National Treasury

Department overview
- Formed: 31 May 1910; 116 years ago
- Jurisdiction: Government of South Africa
- Headquarters: Old Reserve Bank Building, 40 Church Square, Pretoria; 25°44′44″S 28°11′18″E﻿ / ﻿25.74556°S 28.18833°E;
- Employees: 1,167 (2009)
- Annual budget: R 1.17 trillion (2026/27)
- Ministers responsible: Enoch Godongwana, Minister of Finance; Dr David Masondo, Deputy Minister of Finance; Ashor Sarupen, Deputy Minister of Finance;
- Department executives: Director-General: National Treasury; Dr Duncan Pieterse;
- Website: www.treasury.gov.za

= National Treasury (South Africa) =

Government department of South Africa

The National Treasury is one of the departments of the South African government. The Treasury manages national economic policy, prepares the South African government's annual budget and manages the government's finances.

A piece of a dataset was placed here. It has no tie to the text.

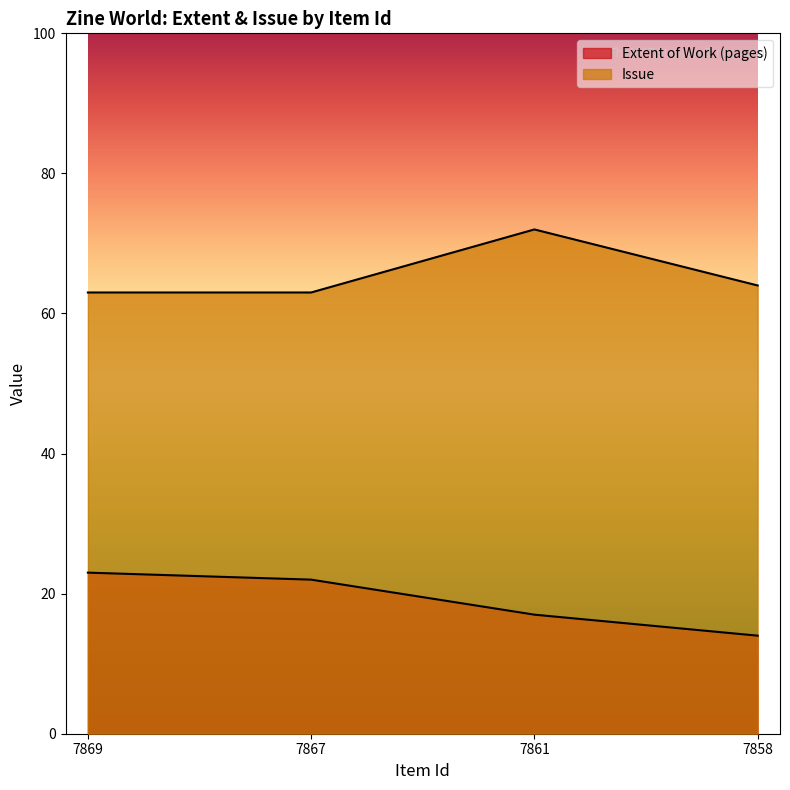

At which category does Issue reach its first local peak?

7861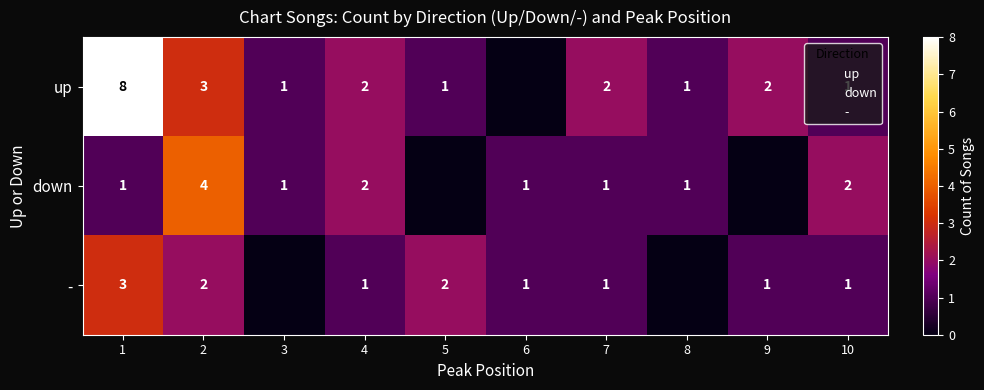

Which series has the largest total across all categories?

up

Along with the South African Revenue Service and Statistics South Africa, the Treasury falls within the portfolio of the Minister of Finance.

In the 2010 national budget, the Treasury received an appropriation of 1,504.4 million rand and had 730 employees.

== History ==

The Treasury has been responsible for South African Airways, the country's flag air carrier, since December 2014.

Throughout the course of President Jacob Zuma's second administration, the ministry has undergone several changes. Most notably, Nhlanhla Nene was suddenly dismissed on 9 December 2015, without explanation, and replaced with a relatively unknown parliamentary back-bencher from the ruling ANC's caucus, David 'Des' van Rooyen for a record-total of 3 days.

He was, in turn, replaced by Pravin Gordhan after the President faced significant pressure from political and business groups over the move.

On 30 March 2017, Jacob Zuma fired Pravin Gordhan and appointed Malusi Gigaba as Minister of Finance. Following Zuma's resignation, President Cyril Ramaphosa returned Nhlanhla Nene as Minister in his cabinet reshuffle on 26 February 2018.

== Corruption ==

=== Oracle Corporation contract and corruption probe ===
In 2017, a whistleblower notified the U.S. Securities and Exchange Commission and US Department of Justice, alleging possible violations of the Foreign Corrupt Practices Act in awarding of a contract to the Oracle Corporation by National Treasury in 2015.

In March 2024, the Special Investigating Unit found that there were conflicts of interest, irregular processes, and non-compliance with policies and legislation, and said it would petition to blacklist Oracle in South Africa, cancel the contract and recover the money paid.